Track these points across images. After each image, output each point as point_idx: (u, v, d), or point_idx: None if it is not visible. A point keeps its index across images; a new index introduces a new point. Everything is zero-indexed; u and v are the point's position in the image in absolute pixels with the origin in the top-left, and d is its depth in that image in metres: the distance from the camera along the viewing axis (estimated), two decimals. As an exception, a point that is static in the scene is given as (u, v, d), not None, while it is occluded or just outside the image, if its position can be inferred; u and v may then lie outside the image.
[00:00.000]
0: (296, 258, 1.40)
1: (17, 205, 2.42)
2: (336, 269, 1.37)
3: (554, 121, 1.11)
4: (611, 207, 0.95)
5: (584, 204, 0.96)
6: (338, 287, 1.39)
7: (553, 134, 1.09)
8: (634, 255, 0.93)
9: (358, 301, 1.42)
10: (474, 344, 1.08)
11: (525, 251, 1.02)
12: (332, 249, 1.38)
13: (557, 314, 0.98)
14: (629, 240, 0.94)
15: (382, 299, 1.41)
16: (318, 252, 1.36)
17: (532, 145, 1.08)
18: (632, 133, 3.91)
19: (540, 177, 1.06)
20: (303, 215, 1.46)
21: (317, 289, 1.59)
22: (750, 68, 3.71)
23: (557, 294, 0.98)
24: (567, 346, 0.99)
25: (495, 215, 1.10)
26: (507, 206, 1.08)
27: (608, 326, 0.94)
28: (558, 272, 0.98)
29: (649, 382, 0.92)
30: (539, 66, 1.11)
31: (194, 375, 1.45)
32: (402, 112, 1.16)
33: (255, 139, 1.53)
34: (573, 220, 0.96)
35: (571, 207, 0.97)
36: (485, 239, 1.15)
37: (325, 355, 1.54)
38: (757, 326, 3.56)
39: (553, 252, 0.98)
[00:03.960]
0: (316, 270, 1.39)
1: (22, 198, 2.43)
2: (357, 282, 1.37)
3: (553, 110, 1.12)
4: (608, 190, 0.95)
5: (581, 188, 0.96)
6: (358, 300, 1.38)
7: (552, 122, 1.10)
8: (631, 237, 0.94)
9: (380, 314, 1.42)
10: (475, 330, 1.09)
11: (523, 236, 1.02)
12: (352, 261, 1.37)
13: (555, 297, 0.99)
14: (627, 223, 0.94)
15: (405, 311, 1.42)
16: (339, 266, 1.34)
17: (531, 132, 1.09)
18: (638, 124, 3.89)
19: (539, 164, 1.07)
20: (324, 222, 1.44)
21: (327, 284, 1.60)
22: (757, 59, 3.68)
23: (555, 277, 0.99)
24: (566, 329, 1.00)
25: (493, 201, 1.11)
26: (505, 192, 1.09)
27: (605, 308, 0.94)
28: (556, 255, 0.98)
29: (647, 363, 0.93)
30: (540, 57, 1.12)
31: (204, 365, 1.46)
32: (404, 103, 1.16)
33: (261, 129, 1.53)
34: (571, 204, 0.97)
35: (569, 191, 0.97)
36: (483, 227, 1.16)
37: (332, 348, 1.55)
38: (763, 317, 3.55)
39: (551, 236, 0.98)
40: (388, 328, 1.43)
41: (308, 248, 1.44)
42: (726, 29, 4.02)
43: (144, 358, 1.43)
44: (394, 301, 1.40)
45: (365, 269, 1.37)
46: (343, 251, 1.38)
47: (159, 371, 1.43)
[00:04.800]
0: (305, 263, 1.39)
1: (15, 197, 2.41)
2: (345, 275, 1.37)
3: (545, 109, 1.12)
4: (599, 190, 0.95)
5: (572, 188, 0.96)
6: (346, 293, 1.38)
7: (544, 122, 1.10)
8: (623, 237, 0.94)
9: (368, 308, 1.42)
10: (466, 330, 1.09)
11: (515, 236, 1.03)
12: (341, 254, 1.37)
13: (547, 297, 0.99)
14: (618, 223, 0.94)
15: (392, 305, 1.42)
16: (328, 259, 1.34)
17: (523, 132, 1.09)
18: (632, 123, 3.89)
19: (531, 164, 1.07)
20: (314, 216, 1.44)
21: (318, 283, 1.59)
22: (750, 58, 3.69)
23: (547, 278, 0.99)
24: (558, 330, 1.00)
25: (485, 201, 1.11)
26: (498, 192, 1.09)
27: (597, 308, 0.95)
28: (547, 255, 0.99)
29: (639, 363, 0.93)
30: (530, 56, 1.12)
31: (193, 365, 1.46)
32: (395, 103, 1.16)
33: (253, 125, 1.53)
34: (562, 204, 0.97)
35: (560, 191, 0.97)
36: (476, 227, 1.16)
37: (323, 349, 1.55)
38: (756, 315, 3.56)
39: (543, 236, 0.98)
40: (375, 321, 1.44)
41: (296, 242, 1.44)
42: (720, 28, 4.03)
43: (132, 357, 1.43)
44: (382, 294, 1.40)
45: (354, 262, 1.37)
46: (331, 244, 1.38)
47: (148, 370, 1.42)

---------------

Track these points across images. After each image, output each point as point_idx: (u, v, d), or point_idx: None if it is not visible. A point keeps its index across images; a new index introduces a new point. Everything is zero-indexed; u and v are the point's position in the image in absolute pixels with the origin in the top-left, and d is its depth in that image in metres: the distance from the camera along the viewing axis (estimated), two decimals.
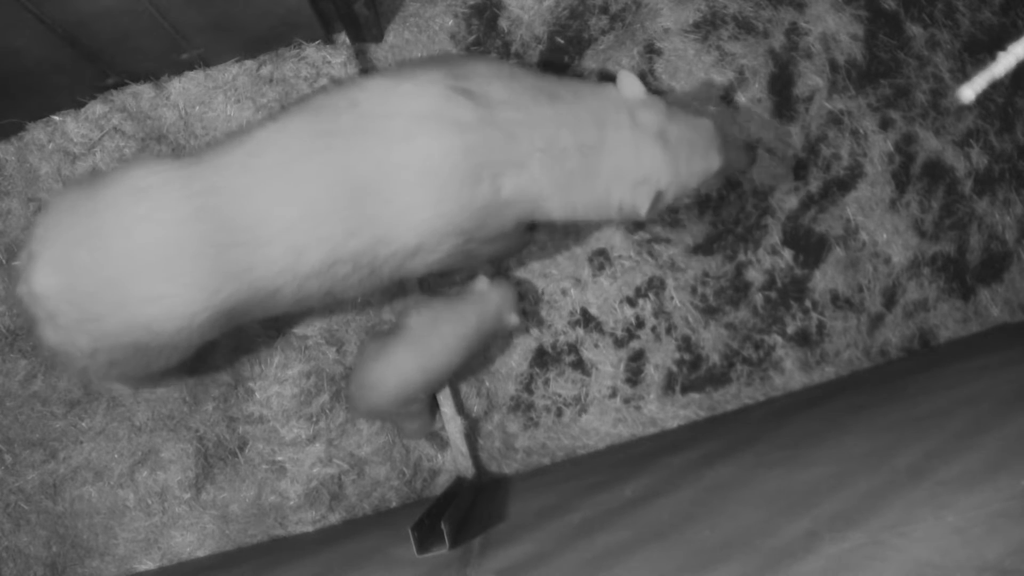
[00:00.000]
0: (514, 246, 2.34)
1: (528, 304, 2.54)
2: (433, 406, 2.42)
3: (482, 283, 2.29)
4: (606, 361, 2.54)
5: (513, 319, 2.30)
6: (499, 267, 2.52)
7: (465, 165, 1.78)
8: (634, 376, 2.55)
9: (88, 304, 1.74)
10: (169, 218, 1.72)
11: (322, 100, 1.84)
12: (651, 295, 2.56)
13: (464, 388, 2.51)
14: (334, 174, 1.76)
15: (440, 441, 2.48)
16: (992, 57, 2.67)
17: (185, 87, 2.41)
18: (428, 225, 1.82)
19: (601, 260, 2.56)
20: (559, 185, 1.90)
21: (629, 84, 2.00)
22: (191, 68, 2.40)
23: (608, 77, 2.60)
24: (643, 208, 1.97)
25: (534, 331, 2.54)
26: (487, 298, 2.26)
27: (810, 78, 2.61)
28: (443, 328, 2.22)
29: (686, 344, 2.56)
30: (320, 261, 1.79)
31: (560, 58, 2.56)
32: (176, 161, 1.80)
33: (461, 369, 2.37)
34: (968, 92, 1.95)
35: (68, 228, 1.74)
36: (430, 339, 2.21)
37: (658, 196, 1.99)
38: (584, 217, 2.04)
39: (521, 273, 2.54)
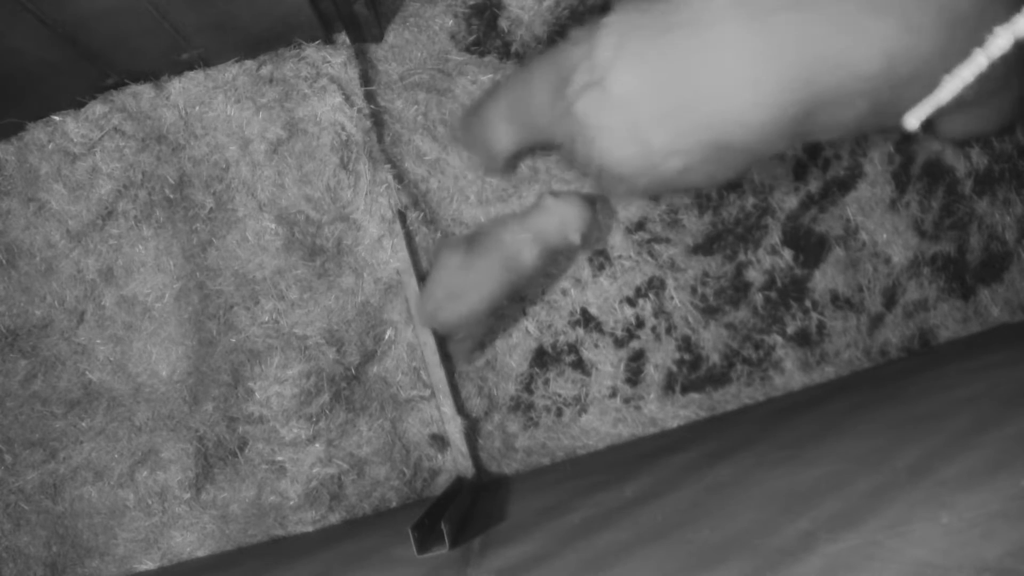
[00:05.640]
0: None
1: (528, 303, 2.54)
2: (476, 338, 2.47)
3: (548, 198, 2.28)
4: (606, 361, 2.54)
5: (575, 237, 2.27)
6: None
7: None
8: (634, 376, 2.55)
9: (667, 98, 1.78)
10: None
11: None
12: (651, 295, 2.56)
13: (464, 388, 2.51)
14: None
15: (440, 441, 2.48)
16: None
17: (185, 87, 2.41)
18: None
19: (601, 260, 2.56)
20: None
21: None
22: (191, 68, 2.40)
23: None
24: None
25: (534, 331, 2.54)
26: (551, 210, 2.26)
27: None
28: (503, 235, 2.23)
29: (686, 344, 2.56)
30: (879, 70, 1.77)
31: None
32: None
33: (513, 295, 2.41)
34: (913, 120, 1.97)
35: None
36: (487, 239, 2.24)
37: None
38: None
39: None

---------------

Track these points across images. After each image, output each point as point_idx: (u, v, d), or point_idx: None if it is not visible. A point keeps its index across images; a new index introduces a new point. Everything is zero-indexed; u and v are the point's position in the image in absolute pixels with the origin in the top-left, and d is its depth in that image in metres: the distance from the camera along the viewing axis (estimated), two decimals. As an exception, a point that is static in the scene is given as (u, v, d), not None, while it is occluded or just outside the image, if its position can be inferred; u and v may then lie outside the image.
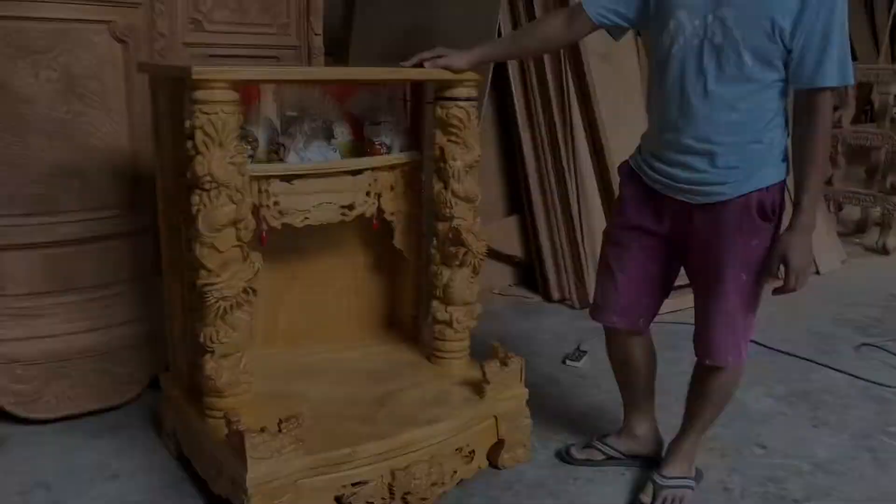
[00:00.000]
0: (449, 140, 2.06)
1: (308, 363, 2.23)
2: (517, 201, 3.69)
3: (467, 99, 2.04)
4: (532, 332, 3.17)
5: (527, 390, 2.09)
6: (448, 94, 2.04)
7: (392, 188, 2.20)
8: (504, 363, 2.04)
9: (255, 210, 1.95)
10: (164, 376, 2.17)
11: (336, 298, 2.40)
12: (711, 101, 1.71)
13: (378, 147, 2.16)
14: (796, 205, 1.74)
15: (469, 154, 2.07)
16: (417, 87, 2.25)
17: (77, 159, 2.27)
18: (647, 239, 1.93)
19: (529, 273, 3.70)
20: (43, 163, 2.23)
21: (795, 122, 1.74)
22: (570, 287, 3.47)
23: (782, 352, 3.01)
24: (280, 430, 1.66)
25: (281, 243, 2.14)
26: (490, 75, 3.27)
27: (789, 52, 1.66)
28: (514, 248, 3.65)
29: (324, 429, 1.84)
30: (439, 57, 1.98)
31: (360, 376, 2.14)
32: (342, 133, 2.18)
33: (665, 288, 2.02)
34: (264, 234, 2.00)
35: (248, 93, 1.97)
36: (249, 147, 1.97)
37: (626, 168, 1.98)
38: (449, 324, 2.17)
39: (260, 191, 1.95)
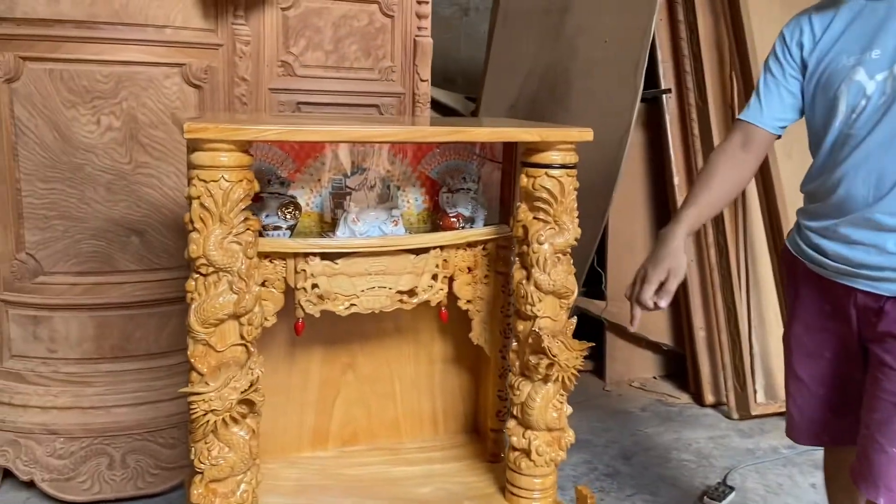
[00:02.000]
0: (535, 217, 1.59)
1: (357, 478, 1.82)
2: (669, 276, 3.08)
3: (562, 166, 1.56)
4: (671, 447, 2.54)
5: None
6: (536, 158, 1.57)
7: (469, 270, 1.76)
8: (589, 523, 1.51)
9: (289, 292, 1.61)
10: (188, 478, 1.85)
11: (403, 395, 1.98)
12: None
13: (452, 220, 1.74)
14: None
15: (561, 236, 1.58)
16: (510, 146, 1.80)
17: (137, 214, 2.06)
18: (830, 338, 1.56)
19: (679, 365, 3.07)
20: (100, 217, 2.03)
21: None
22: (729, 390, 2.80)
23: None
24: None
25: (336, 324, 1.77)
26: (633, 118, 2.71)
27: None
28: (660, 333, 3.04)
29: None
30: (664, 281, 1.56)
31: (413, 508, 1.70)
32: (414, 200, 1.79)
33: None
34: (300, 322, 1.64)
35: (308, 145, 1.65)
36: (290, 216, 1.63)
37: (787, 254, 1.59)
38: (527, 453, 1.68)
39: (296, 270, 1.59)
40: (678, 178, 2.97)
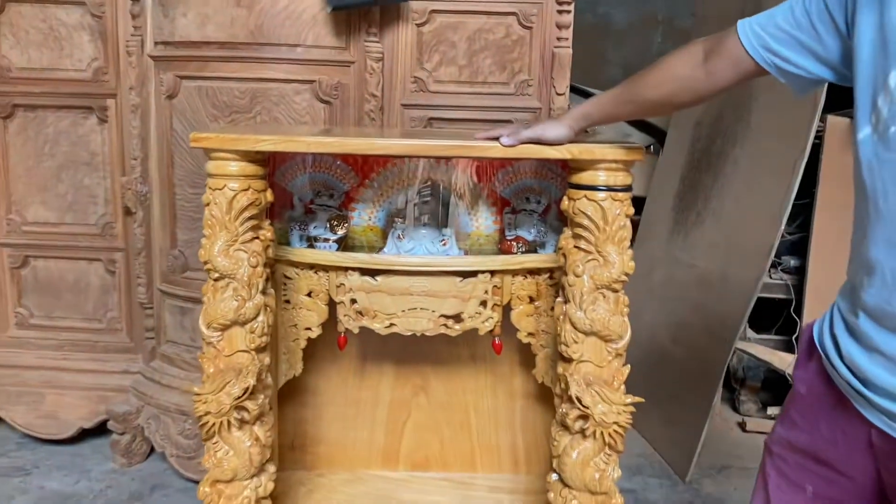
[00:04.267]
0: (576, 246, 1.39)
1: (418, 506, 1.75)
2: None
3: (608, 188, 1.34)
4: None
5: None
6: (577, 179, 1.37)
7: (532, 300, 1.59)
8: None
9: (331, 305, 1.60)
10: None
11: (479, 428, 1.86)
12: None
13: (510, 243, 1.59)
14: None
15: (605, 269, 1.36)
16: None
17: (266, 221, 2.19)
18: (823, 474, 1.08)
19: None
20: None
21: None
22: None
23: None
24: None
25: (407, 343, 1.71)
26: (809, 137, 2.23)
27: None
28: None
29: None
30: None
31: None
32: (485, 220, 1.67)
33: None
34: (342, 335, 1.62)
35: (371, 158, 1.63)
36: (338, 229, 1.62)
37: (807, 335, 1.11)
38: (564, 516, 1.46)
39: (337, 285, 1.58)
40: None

---------------

▶ [Task details] Please give back exactly the lines of this listing beginning at the line with "30: (539, 66, 1.11)" and ending with the line with "39: (553, 252, 0.98)", both included, and nothing else.

▶ [Worked solution]
30: (539, 66, 1.11)
31: (194, 375, 1.45)
32: (402, 112, 1.16)
33: (255, 139, 1.53)
34: (573, 220, 0.96)
35: (571, 207, 0.97)
36: (485, 239, 1.15)
37: (325, 355, 1.54)
38: (757, 326, 3.56)
39: (553, 252, 0.98)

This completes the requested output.